MATERIAL SHOWN >>
·····

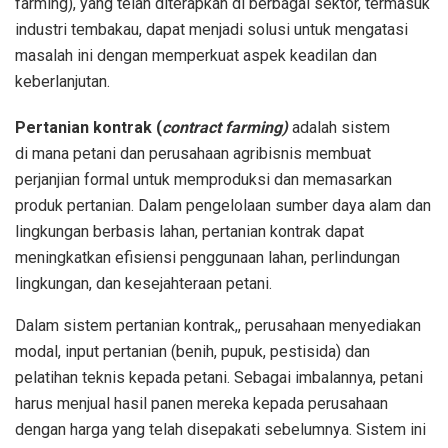
farming), yang telah diterapkan di berbagai sektor, termasuk
industri tembakau, dapat menjadi solusi untuk mengatasi
masalah ini dengan memperkuat aspek keadilan dan
keberlanjutan.
Pertanian kontrak (
contract farming)
adalah sistem
di mana petani dan perusahaan agribisnis membuat
perjanjian formal untuk memproduksi dan memasarkan
produk pertanian. Dalam pengelolaan sumber daya alam dan
lingkungan berbasis lahan, pertanian kontrak dapat
meningkatkan efisiensi penggunaan lahan, perlindungan
lingkungan, dan kesejahteraan petani.
Dalam sistem pertanian kontrak,, perusahaan menyediakan
modal, input pertanian (benih, pupuk, pestisida) dan
pelatihan teknis kepada petani. Sebagai imbalannya, petani
harus menjual hasil panen mereka kepada perusahaan
dengan harga yang telah disepakati sebelumnya. Sistem ini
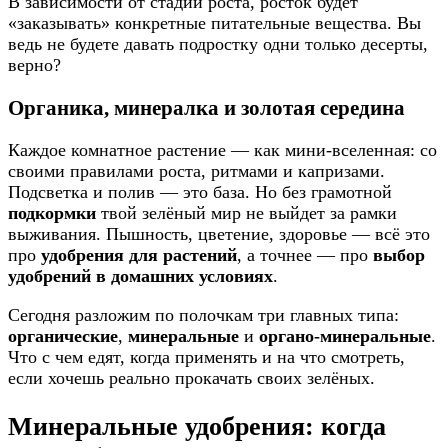
В зависимости от стадии роста, росток будет
«заказывать» конкретные питательные вещества. Вы
ведь не будете давать подростку одни только десерты,
верно?
Органика, минералка и золотая середина
Каждое комнатное растение — как мини-вселенная: со
своими правилами роста, ритмами и капризами.
Подсветка и полив — это база. Но без грамотной
подкормки
твой зелёный мир не выйдет за рамки
выживания. Пышность, цветение, здоровье — всё это
про
удобрения для растений
, а точнее — про
выбор
удобрений в домашних условиях
.
Сегодня разложим по полочкам три главных типа:
органические
,
минеральные
и
органо-минеральные
.
Что с чем едят, когда применять и на что смотреть,
если хочешь реально прокачать своих зелёных.
Минеральные удобрения: когда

·····

PROBLEM DETAILS >> Replicate the material above verbatim; images stay out of the copy.

REPLY >>
farming), yang telah diterapkan di berbagai sektor, termasuk
industri tembakau, dapat menjadi solusi untuk mengatasi
masalah ini dengan memperkuat aspek keadilan dan
keberlanjutan.
Pertanian kontrak (
contract farming)
adalah sistem
di mana petani dan perusahaan agribisnis membuat
perjanjian formal untuk memproduksi dan memasarkan
produk pertanian. Dalam pengelolaan sumber daya alam dan
lingkungan berbasis lahan, pertanian kontrak dapat
meningkatkan efisiensi penggunaan lahan, perlindungan
lingkungan, dan kesejahteraan petani.
Dalam sistem pertanian kontrak,, perusahaan menyediakan
modal, input pertanian (benih, pupuk, pestisida) dan
pelatihan teknis kepada petani. Sebagai imbalannya, petani
harus menjual hasil panen mereka kepada perusahaan
dengan harga yang telah disepakati sebelumnya. Sistem ini
В зависимости от стадии роста, росток будет
«заказывать» конкретные питательные вещества. Вы
ведь не будете давать подростку одни только десерты,
верно?
Органика, минералка и золотая середина
Каждое комнатное растение — как мини-вселенная: со
своими правилами роста, ритмами и капризами.
Подсветка и полив — это база. Но без грамотной
подкормки
твой зелёный мир не выйдет за рамки
выживания. Пышность, цветение, здоровье — всё это
про
удобрения для растений
, а точнее — про
выбор
удобрений в домашних условиях
.
Сегодня разложим по полочкам три главных типа:
органические
,
минеральные
и
органо-минеральные
.
Что с чем едят, когда применять и на что смотреть,
если хочешь реально прокачать своих зелёных.
Минеральные удобрения: когда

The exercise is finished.